• Task description: From the listing below, set down exactly the lines between the one holding "TRATAMIENTO ANTIRRETROVIRAL DE LAS" and the one holding "comités de tumores", inclusive. No other line is wanted.
+++ Data for processing +++
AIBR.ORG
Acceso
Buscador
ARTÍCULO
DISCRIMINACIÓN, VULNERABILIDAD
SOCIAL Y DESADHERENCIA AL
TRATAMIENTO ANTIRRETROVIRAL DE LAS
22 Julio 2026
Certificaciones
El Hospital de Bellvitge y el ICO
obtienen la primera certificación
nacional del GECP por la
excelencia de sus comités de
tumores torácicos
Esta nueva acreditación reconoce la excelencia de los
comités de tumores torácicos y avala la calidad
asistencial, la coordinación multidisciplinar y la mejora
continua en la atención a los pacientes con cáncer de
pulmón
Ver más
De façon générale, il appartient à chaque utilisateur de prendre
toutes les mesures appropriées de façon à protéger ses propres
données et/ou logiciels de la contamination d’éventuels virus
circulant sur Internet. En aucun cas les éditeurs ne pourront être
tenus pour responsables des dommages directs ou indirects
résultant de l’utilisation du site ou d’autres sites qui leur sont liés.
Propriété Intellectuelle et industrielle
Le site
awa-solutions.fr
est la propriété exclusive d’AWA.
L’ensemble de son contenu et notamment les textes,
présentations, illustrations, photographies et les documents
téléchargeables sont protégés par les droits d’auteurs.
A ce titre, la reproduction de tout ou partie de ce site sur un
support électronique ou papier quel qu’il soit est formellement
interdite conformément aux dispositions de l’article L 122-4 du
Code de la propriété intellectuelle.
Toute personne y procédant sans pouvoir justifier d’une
+++
+++ Data for processing +++
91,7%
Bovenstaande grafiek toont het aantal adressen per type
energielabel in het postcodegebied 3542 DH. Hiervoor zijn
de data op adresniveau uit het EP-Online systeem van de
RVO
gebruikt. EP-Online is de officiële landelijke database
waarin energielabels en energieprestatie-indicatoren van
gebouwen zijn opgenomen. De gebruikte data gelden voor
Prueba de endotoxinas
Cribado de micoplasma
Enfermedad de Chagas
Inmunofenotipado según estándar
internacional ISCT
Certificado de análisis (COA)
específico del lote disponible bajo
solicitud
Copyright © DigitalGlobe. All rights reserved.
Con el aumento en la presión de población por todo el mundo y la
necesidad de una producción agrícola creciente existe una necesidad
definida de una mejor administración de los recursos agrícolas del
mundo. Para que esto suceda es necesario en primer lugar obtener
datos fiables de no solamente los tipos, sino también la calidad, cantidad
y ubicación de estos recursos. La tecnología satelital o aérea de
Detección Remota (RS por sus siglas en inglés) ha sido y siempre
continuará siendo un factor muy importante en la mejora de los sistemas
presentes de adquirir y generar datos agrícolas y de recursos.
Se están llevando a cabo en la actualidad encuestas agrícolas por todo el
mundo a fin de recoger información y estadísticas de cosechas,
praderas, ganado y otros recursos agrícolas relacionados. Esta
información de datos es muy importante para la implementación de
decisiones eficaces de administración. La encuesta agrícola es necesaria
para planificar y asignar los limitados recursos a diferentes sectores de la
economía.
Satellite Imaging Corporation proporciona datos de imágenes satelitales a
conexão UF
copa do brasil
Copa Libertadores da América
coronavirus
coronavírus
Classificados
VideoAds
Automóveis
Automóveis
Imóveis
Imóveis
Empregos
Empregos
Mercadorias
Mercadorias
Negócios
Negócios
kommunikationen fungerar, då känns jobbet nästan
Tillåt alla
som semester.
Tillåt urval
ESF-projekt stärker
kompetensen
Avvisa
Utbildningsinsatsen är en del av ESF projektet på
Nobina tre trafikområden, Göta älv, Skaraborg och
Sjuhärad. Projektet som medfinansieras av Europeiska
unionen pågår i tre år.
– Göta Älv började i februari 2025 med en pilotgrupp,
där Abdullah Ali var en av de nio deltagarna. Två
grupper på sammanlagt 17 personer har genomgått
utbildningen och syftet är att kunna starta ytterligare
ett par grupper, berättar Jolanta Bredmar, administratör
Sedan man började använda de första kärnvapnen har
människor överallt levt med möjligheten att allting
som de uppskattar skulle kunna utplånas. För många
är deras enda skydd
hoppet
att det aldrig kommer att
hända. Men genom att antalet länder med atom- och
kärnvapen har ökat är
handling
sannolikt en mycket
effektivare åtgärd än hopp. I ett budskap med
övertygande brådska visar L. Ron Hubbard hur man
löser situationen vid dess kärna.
+++
+++ Data for processing +++
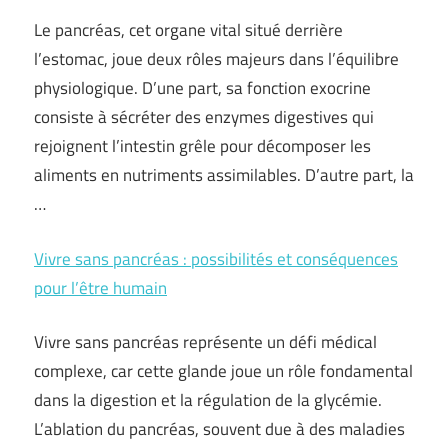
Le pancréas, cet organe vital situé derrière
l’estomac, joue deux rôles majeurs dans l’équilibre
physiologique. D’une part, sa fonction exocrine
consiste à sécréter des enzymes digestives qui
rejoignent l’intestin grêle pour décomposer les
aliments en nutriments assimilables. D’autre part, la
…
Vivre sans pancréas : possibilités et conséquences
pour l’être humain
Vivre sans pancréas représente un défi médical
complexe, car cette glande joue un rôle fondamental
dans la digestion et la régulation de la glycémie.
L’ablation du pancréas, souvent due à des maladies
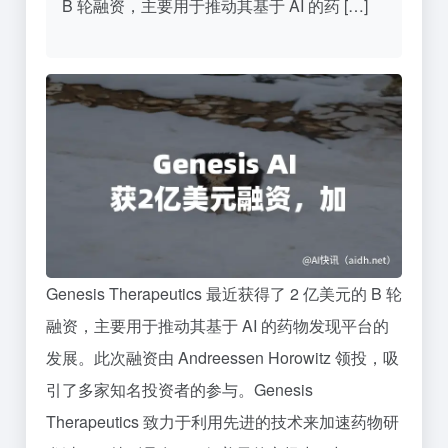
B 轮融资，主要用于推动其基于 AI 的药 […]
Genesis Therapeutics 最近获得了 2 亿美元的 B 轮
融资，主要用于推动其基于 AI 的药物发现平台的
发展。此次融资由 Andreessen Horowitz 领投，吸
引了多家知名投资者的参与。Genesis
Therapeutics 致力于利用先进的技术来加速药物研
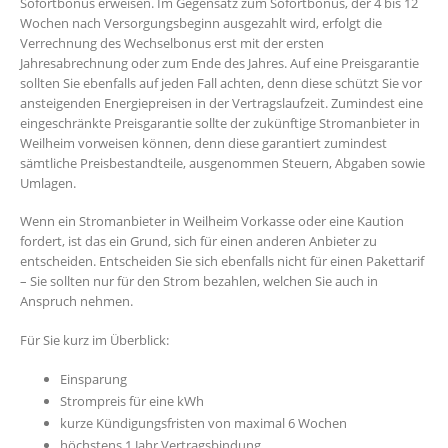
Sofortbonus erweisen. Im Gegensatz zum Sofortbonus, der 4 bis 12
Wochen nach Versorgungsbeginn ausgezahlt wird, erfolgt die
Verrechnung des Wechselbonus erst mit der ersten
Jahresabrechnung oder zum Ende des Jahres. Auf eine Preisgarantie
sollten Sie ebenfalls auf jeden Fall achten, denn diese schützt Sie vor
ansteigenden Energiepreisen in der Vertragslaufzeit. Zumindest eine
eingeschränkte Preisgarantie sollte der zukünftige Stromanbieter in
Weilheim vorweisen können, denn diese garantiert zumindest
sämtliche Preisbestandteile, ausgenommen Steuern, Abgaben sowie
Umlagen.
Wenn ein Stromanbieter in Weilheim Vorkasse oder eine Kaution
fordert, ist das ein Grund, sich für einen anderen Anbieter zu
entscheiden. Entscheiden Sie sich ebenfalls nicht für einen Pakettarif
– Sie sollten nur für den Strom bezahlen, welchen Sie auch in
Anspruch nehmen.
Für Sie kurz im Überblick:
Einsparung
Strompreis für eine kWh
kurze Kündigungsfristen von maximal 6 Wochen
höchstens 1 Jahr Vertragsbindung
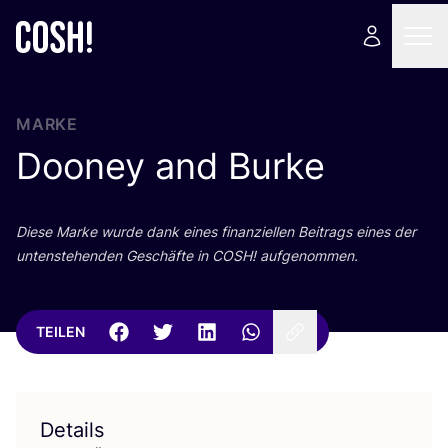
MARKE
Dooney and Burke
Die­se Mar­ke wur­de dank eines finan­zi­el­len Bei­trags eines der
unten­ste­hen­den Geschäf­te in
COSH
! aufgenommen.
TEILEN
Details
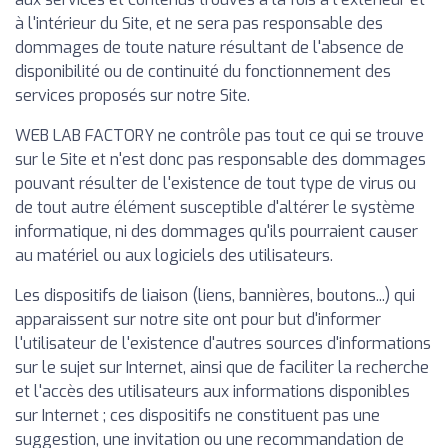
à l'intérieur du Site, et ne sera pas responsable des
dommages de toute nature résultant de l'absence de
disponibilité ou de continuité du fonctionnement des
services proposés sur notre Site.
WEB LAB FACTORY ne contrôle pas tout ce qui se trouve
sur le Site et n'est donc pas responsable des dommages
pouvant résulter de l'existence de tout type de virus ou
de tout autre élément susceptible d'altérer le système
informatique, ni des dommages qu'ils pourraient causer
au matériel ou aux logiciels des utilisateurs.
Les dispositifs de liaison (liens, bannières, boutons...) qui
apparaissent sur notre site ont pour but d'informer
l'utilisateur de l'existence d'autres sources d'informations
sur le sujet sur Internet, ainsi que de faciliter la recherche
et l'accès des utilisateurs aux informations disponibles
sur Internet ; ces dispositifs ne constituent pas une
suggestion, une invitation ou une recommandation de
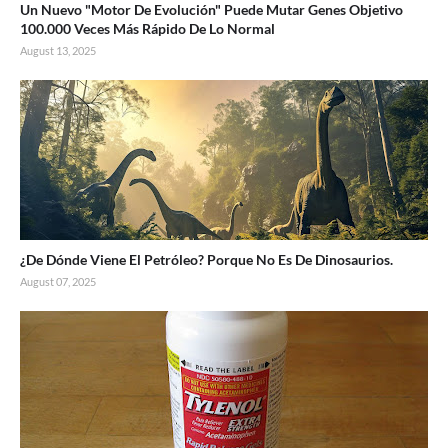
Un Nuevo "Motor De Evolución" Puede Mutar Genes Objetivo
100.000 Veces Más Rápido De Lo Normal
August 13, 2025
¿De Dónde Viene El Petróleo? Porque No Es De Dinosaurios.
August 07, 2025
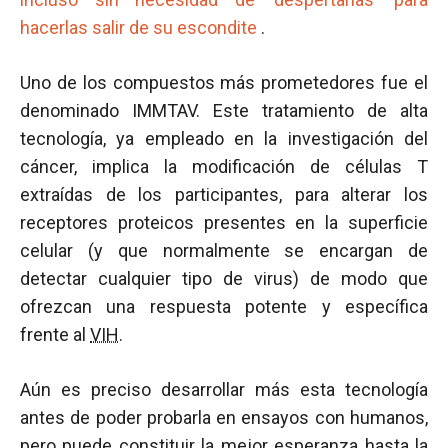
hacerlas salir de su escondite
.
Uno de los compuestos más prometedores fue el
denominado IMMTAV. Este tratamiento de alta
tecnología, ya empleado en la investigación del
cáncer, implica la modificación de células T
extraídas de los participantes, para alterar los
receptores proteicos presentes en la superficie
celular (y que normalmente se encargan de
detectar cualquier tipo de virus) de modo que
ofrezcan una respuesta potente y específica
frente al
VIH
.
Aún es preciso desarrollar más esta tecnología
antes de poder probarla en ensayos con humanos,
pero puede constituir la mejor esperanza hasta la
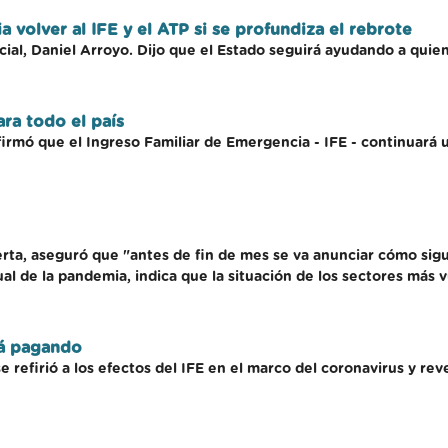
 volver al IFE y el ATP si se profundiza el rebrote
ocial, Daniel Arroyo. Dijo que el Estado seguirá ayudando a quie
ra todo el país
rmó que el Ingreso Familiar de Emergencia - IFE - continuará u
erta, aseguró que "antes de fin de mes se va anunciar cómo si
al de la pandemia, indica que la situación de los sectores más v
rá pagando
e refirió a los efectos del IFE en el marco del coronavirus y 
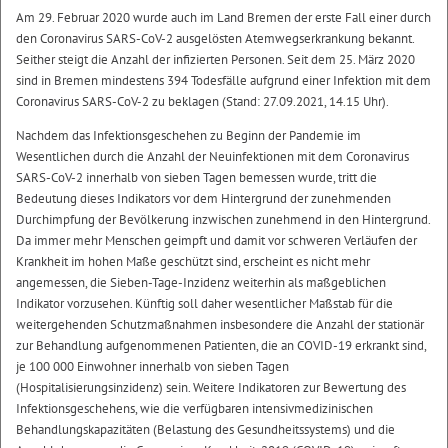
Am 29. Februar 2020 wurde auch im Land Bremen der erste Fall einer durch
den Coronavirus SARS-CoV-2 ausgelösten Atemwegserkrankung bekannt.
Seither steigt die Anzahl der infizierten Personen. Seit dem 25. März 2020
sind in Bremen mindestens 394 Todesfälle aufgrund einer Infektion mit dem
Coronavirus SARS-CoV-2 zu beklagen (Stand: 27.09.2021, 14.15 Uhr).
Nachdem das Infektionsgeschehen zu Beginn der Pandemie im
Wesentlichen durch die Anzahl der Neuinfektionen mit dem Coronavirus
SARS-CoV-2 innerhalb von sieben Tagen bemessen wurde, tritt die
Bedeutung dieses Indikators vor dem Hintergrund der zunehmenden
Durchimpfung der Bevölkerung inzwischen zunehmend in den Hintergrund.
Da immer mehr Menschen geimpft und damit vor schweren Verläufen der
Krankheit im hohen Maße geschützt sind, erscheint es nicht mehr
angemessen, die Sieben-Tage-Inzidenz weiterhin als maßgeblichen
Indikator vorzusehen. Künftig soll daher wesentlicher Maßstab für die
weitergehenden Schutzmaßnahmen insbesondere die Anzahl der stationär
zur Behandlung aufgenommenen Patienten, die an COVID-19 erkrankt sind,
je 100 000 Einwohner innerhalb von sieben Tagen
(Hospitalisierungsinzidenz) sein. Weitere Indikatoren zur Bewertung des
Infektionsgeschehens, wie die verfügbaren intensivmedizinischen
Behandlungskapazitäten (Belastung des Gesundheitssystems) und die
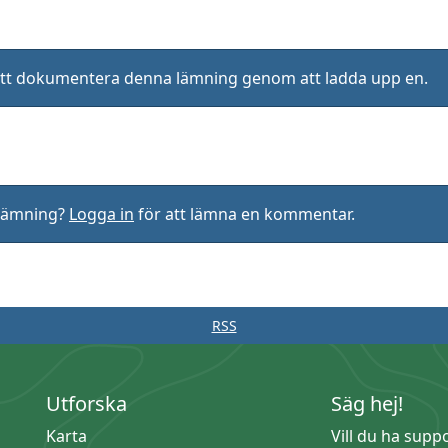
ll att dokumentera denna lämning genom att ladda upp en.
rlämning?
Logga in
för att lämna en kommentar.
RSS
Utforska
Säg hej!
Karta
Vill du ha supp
+++
• Exercise output:
TRATAMIENTO ANTIRRETROVIRAL DE LAS
22 Julio 2026
Certificaciones
El Hospital de Bellvitge y el ICO
obtienen la primera certificación
nacional del GECP por la
excelencia de sus comités de
tumores torácicos
Esta nueva acreditación reconoce la excelencia de los
comités de tumores torácicos y avala la calidad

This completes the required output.